Medical Aid Basic Benefits Threatened
The Department of Health (DoH) might change the legislation that currently forces medical aid schemes to pay the full amount for certain treatments regardless of fees charged by service providers. This means that medical aid basic benefits are threatened.
According to health economist, Prof Alex van den Heever, current chair of Social Security Systems Administration and Management Studies at Witwatersrand University, if Government changes the law, it will be protecting medical “big business” at the expense of the sick and vulnerable in our society. He is adamant that if the DoH is successful in changing the legislation, it will have abdicated (or abandoned) its responsibility in terms of protecting members of medical aid schemes.
The legislation that could be changed by the DoH was introduced in 2004 in an endeavour to ensure that all members of medical aid schemes in South Africa received basic medical cover. This law requires that medical aid societies must pay the full costs for all life-threatening emergency treatments, as well as 26 chronic diseases and another 270 medical conditions.
This particular clause in the legislation has been the subject of two court cases.
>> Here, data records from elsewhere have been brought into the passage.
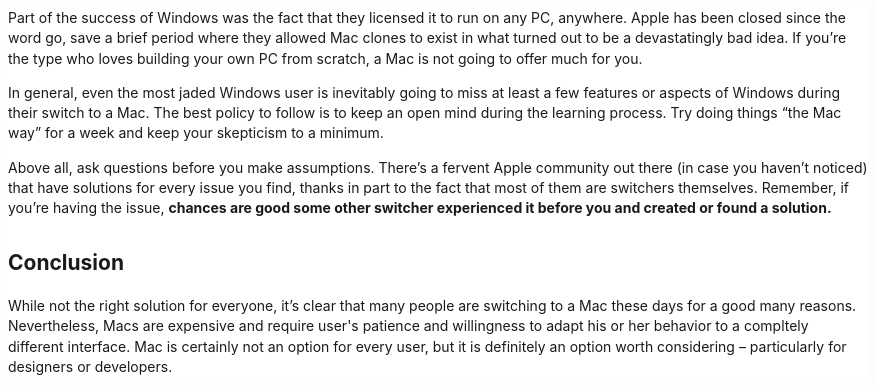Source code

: Part of the success of Windows was the fact that they licensed it to run on any PC, anywhere. Apple has been closed since the word go, save a brief period where they allowed Mac clones to exist in what turned out to be a devastatingly bad idea. If you’re the type who loves building your own PC from scratch, a Mac is not going to offer much for you.

In general, even the most jaded Windows user is inevitably going to miss at least a few features or aspects of Windows during their switch to a Mac. The best policy to follow is to keep an open mind during the learning process. Try doing things “the Mac way” for a week and keep your skepticism to a minimum.

Above all, ask questions before you make assumptions. There’s a fervent Apple community out there (in case you haven’t noticed) that have solutions for every issue you find, thanks in part to the fact that most of them are switchers themselves. Remember, if you’re having the issue, <strong>chances are good some other switcher experienced it before you and created or found a solution.</strong>

## Conclusion

While not the right solution for everyone, it’s clear that many people are switching to a Mac these days for a good many reasons. Nevertheless, Macs are expensive and require user's patience and willingness to adapt his or her behavior to a compltely different interface. Mac is certainly not an option for every user, but it is definitely an option worth considering – particularly for designers or developers.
It protects members of medical aid schemes, including diabetics, who can easily use the normal medical aid cover for the medication they need in just six months.
Medical Aid Basic Benefits Currently Guaranteed
According to Van den Heever, the law as it stands has forced medical aid societies to pay for chronic medication. This, in turn, lead to medical aid societies (as a whole) negotiating with pharmaceutical societies to drop their prices of relevant drugs. If the legislation is changed, this would remove any incentive for medical schemes to try and negotiate better prices with those companies that supply medical services, he maintains. Then patients who belong to medical aid schemes could be left with major co-payment bills for emergency treatment.
The Board of Healthcare Funders (BOHF), that represents medical aid schemes, has argued that benefits should not be paid in full (regardless of cost) in situations where there aren’t any tariffs that limit the amounts doctors are able to charge. The BOHF is one of the bodies that have lobbied Government and its DoH to review and possibly change the legislation.